C’était une série de photos qui avaient été prises, sous le soleil Californien, ou une région qui lui ressemblait beaucoup, d’une petite blonde à la poitrine pleine et la croupe lourde, qui, d’abord en short blanc et corsage violet, avec des talons, se dénudait pour finir avec juste ses talons, offerte dans et autour de la voiture dans des poses troublantes, allongée sur le dos sur la banquette arrière, les jambes ouvertes, mais aussi dans une position identique à celle de Carole.

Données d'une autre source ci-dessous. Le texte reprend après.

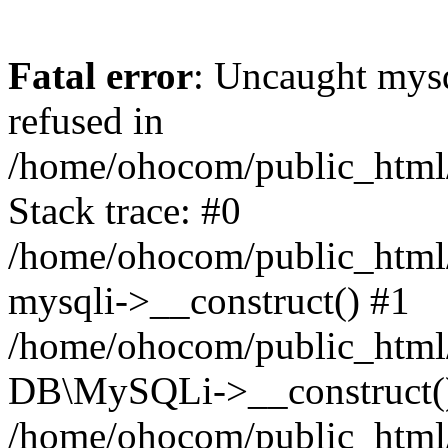
Fatal error
: Uncaught mys
refused in
/home/ohocom/public_html/
Stack trace: #0
/home/ohocom/public_html/
mysqli->__construct() #1
/home/ohocom/public_html/
DB\MySQLi->__construct(
/home/ohocom/public_html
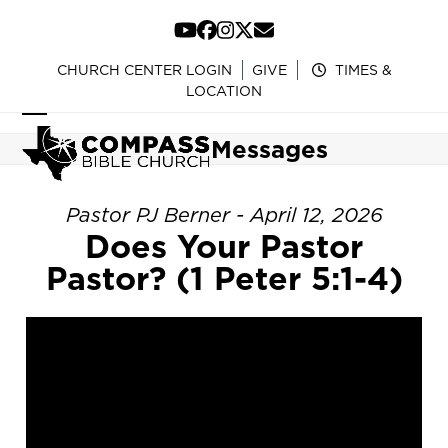
Skip
to
YouTube
Facebook
Instagram
Twitter
Email
content
CHURCH CENTER LOGIN
GIVE
TIMES &
LOCATION
Open
Close
Messages
mobile
mobile
menu
menu
Pastor PJ Berner - April 12, 2026
Does Your Pastor
Pastor? (1 Peter 5:1-4)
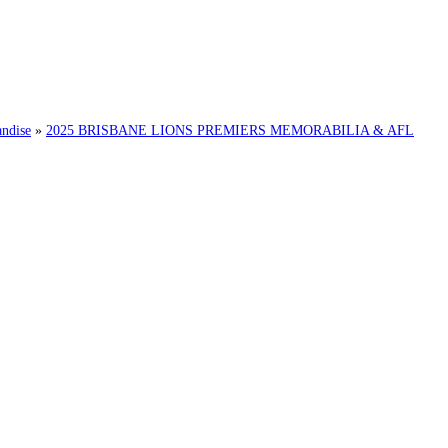
ndise
»
2025 BRISBANE LIONS PREMIERS MEMORABILIA & AFL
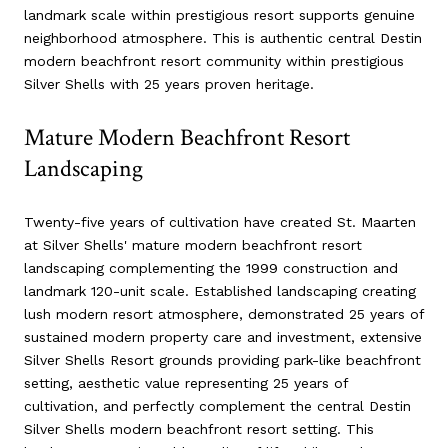
landmark scale within prestigious resort supports genuine
neighborhood atmosphere. This is authentic central Destin
modern beachfront resort community within prestigious
Silver Shells with 25 years proven heritage.
Mature Modern Beachfront Resort
Landscaping
Twenty-five years of cultivation have created St. Maarten
at Silver Shells' mature modern beachfront resort
landscaping complementing the 1999 construction and
landmark 120-unit scale. Established landscaping creating
lush modern resort atmosphere, demonstrated 25 years of
sustained modern property care and investment, extensive
Silver Shells Resort grounds providing park-like beachfront
setting, aesthetic value representing 25 years of
cultivation, and perfectly complement the central Destin
Silver Shells modern beachfront resort setting. This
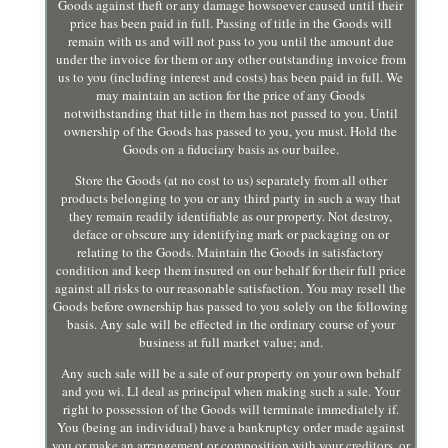
Goods against theft or any damage howsoever caused until their
price has been paid in full. Passing of title in the Goods will
remain with us and will not pass to you until the amount due
under the invoice for them or any other outstanding invoice from
us to you (including interest and costs) has been paid in full. We
may maintain an action for the price of any Goods
notwithstanding that title in them has not passed to you. Until
ownership of the Goods has passed to you, you must. Hold the
Goods on a fiduciary basis as our bailee.
Store the Goods (at no cost to us) separately from all other
products belonging to you or any third party in such a way that
they remain readily identifiable as our property. Not destroy,
deface or obscure any identifying mark or packaging on or
relating to the Goods. Maintain the Goods in satisfactory
condition and keep them insured on our behalf for their full price
against all risks to our reasonable satisfaction. You may resell the
Goods before ownership has passed to you solely on the following
basis. Any sale will be effected in the ordinary course of your
business at full market value; and.
Any such sale will be a sale of our property on your own behalf
and you wi. Ll deal as principal when making such a sale. Your
right to possession of the Goods will terminate immediately if.
You (being an individual) have a bankruptcy order made against
you or make an arrangement or composition with your creditors, or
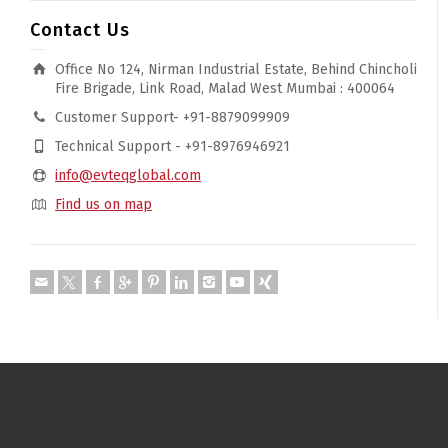
Contact Us
Office No 124, Nirman Industrial Estate, Behind Chincholi
Fire Brigade, Link Road, Malad West Mumbai : 400064
Customer Support- +91-8879099909
Technical Support - +91-8976946921
info@evteqglobal.com
Find us on map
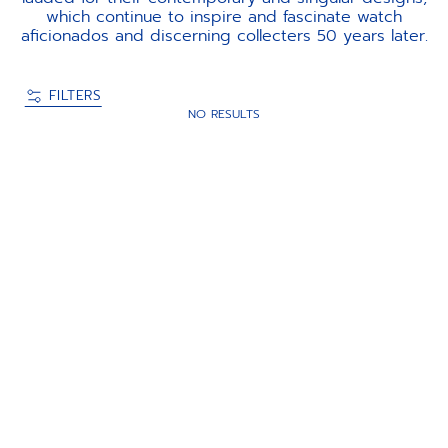
which continue to inspire and fascinate watch
aficionados and discerning collecters 50 years later.
FILTERS
NO RESULTS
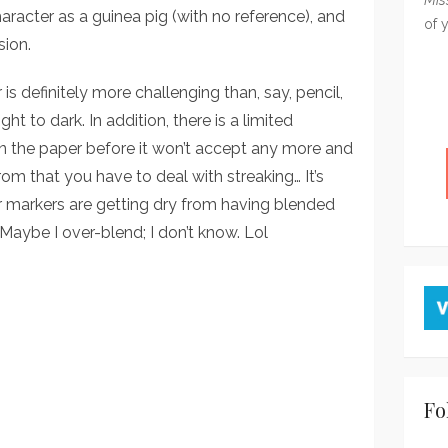
haracter as a guinea pig (with no reference), and
of 
sion.
r is definitely more challenging than, say, pencil,
t to dark. In addition, there is a limited
n the paper before it won’t accept any more and
om that you have to deal with streaking… It’s
r markers are getting dry from having blended
 Maybe I over-blend; I don’t know. Lol
Fo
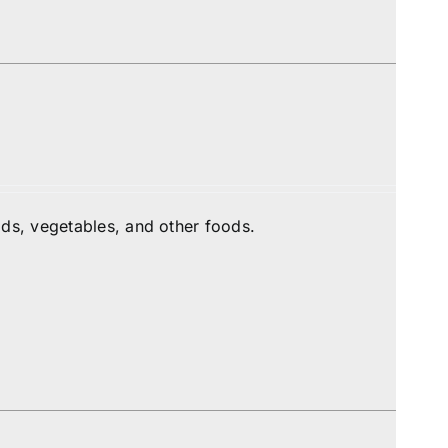
ds, vegetables, and other foods.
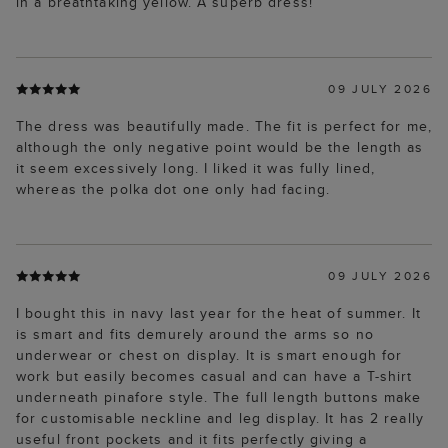
in a breathtaking yellow. A superb dress!
09 JULY 2026
The dress was beautifully made. The fit is perfect for me,
although the only negative point would be the length as
it seem excessively long. I liked it was fully lined,
whereas the polka dot one only had facing.
09 JULY 2026
I bought this in navy last year for the heat of summer. It
is smart and fits demurely around the arms so no
underwear or chest on display. It is smart enough for
work but easily becomes casual and can have a T-shirt
underneath pinafore style. The full length buttons make
for customisable neckline and leg display. It has 2 really
useful front pockets and it fits perfectly giving a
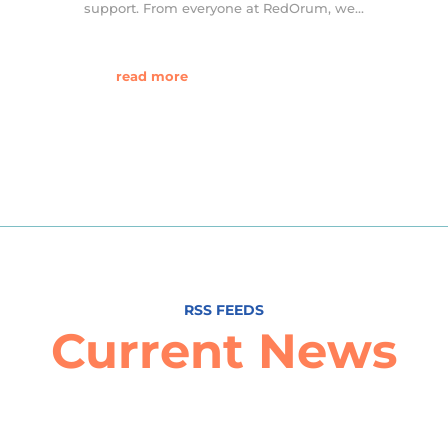
support. From everyone at RedOrum, we...
read more
RSS FEEDS
Current News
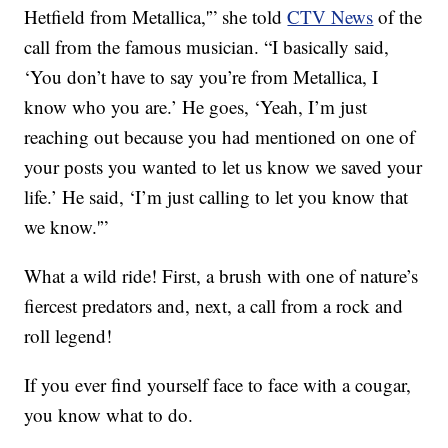
Hetfield from Metallica,'” she told
CTV News
of the
call from the famous musician. “I basically said,
‘You don’t have to say you’re from Metallica, I
know who you are.’ He goes, ‘Yeah, I’m just
reaching out because you had mentioned on one of
your posts you wanted to let us know we saved your
life.’ He said, ‘I’m just calling to let you know that
we know.'”
What a wild ride! First, a brush with one of nature’s
fiercest predators and, next, a call from a rock and
roll legend!
If you ever find yourself face to face with a cougar,
you know what to do.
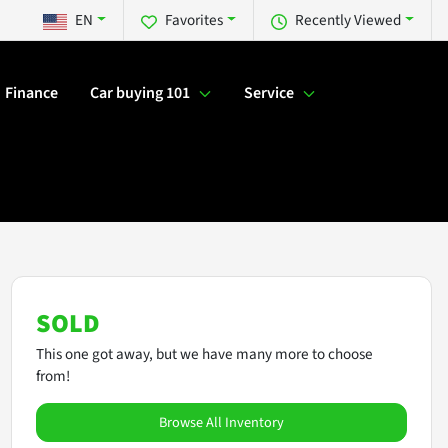
EN
Favorites
Recently Viewed
Finance
Car buying 101
Service
SOLD
This one got away, but we have many more to choose
from!
Browse All Inventory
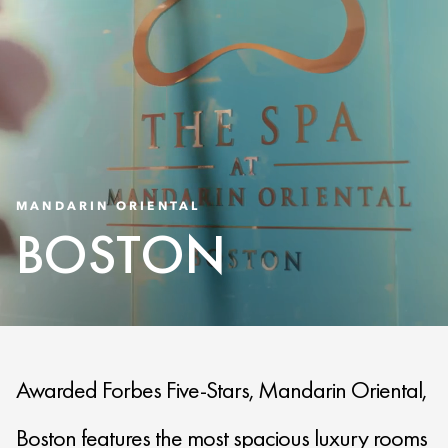
MANDARIN ORIENTAL
BOSTON
Awarded Forbes Five-Stars, Mandarin Oriental,
Boston features the most spacious luxury rooms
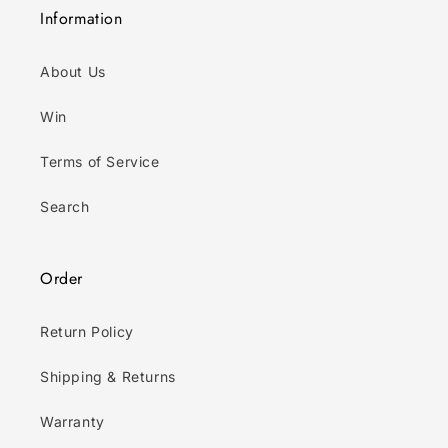
Information
About Us
Win
Terms of Service
Search
Order
Return Policy
Shipping & Returns
Warranty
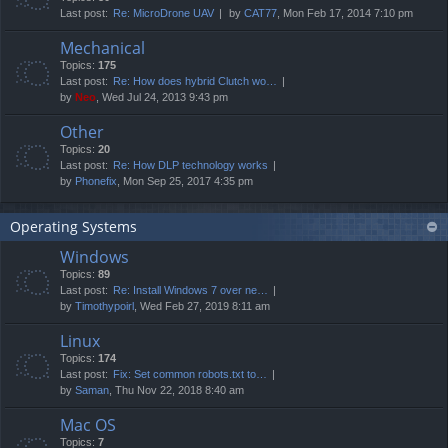
Last post:
Re: MicroDrone UAV
by
CAT77
, Mon Feb 17, 2014 7:10 pm
Mechanical
Topics:
175
Last post:
Re: How does hybrid Clutch wo…
by
Neo
, Wed Jul 24, 2013 9:43 pm
Other
Topics:
20
Last post:
Re: How DLP technology works
by
Phonefix
, Mon Sep 25, 2017 4:35 pm
Operating Systems
Windows
Topics:
89
Last post:
Re: Install Windows 7 over ne…
by
Timothypoirl
, Wed Feb 27, 2019 8:11 am
Linux
Topics:
174
Last post:
Fix: Set common robots.txt to…
by
Saman
, Thu Nov 22, 2018 8:40 am
Mac OS
Topics:
7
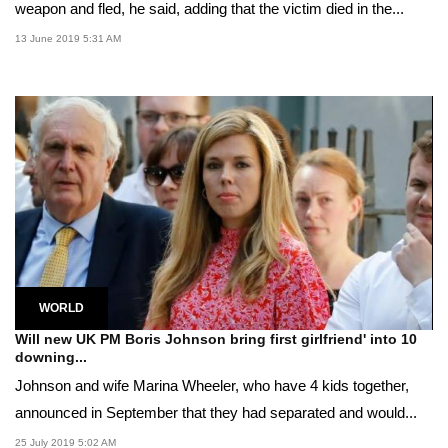
weapon and fled, he said, adding that the victim died in the...
13 June 2019 5:31 AM
WORLD
Will new UK PM Boris Johnson bring first girlfriend' into 10
downing...
Johnson and wife Marina Wheeler, who have 4 kids together,
announced in September that they had separated and would...
25 July 2019 5:02 AM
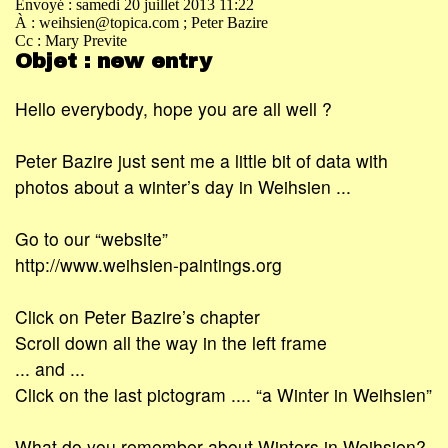
Envoyé : samedi 20 juillet 2013 11:22
À : weihsien@topica.com
; Peter Bazire
Cc : Mary Previte
Objet : new entry
Hello everybody, hope you are all well ?
Peter Bazire just sent me a little bit of data with
photos about a winter’s day in Weihsien ...
Go to our “website”
http://www.weihsien-paintings.org
Click on Peter Bazire’s chapter
Scroll down all the way in the left frame
... and ...
Click on the last pictogram .... “a Winter in Weihsien”
What do you remember about Winters in Weihsien?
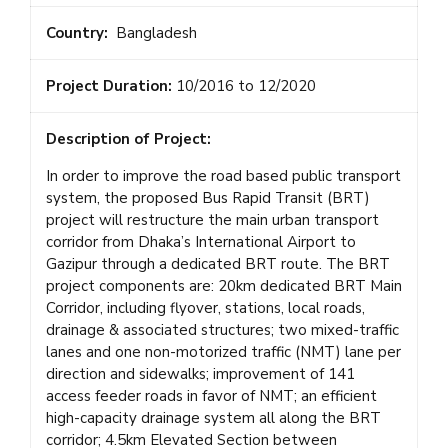
Country:
Bangladesh
Project Duration:
10/2016 to 12/2020
Description of Project:
In order to improve the road based public transport
system, the proposed Bus Rapid Transit (BRT)
project will restructure the main urban transport
corridor from Dhaka’s International Airport to
Gazipur through a dedicated BRT route. The BRT
project components are: 20km dedicated BRT Main
Corridor, including flyover, stations, local roads,
drainage & associated structures; two mixed-traffic
lanes and one non-motorized traffic (NMT) lane per
direction and sidewalks; improvement of 141
access feeder roads in favor of NMT; an efficient
high-capacity drainage system all along the BRT
corridor; 4.5km Elevated Section between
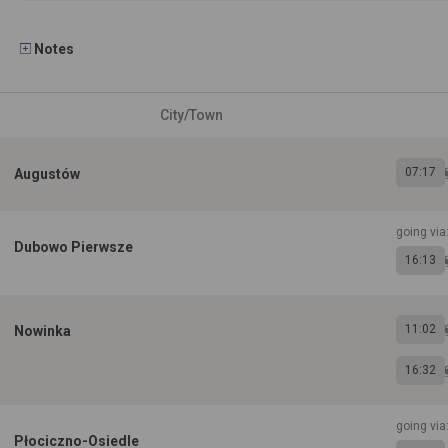
Notes
City/Town
07:17
Augustów
going via
Dubowo Pierwsze
16:13
11:02
Nowinka
16:32
going via
Płociczno-Osiedle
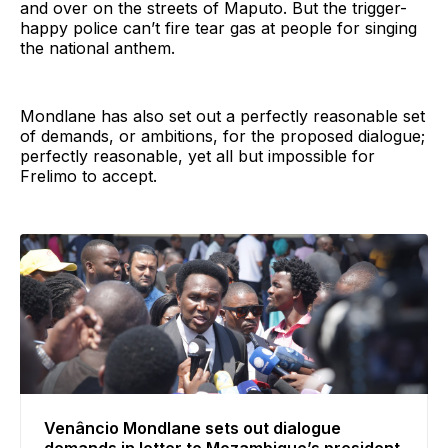
and over on the streets of Maputo. But the trigger-
happy police can’t fire tear gas at people for singing
the national anthem.
Mondlane has also set out a perfectly reasonable set
of demands, or ambitions, for the proposed dialogue;
perfectly reasonable, yet all but impossible for
Frelimo to accept.
Venâncio Mondlane sets out dialogue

Je me suis approché, j’ai posé une main sur ses hanches chaudes et douces, utilisant l’autre pour ajuster mon gland dilaté sur les replis de ses lèvres. Elle a eu un long gémissement et a frissonné.

Je suis rentré en elle lentement, ne percevant d’abord rien, puis les sensations sont arrivées, la délicatesse de ses muqueuses, leur chaleur, et ses jus qui coulaient sur moi. J’aurais pu jouir là, rien qu’avec ces sensations, mais j’ai préféré me retenir et aller bien au fond. Mon gland a cogné contre son utérus. Elle a hurlé.

Oh que c’est bon… Retiens-toi aussi longtemps que tu peux… Je veux garder la sensation de ta queue en moi longtemps, même quand tu l’auras enlevée… Je me branlerai quand je serai seule en repensant à ta présence en moi, aux mouvements de ta queue…

J’ai bougé en elle, comme elle le souhaitait. J’étais comme dédoublé, étant en même temps sur elle, la fouillant, mais comme une âme détachée de son corps, plus loin, nous regardant baiser.

Malgré le plastique de la capote, j’avais vraiment les sensations, sa chatte autour de moi, souple et élastique, l’abondance de ses sécrétions qui dégoulinaient sur moi. Je l’ai faite jouir, plusieurs fois, elle a explosé dans des orgasmes de plus en plus puissants, en même temps qu’elle lâchait des flots de liquide qui coulaient sur ma queue et dégoulinaient sur moi, trempant mes vêtements et mes jambes…J’ai fini par jouir, dans un orgasme d’une rare violence…J’ai senti mon sperme gicler, en regrettant, et sans doute elle aussi, que ma semence reste dans sa capote et ne vienne pas taper contre ses parois vaginales. Ça lui a arraché un dernier orgasme, ainsi qu’un véritable flot de liquide.

C’est à ce moment-là que j’ai remarqué que quelqu’un venait d’arriver sur le parking. Une femme qui devait avoir la soixantaine. Elle n’avait même pas coupé le contact. Elle a posé son regard sur nous, a eu une expression horrifiée, et a redémarré.

On a éclaté de rire ensemble, ce qui a scellé tout autant sinon plus que le sexe, une complicité entre nous qui ne s’est jamais démentie. J’avais avec elle un rapport étrange, un mélange d’affection, de tendresse, de désir…

On s’était rajustés, et on avait redémarré et je l’avais ramenée chez elle.

Mon pauvre, je t’ai arrosé… Quand je jouis vraiment, je crache des litres de liquide…

Je l’avais déposée devant chez elle.

Je te rappelle quand il faudra aller le récupérer.

C’était ainsi inscrit le schéma de nos rapports. Un appel parce qu’il fallait amener son mari à la clinique. Un autre appel pour aller le récupérer. Nos relations tournaient autour de ce schéma.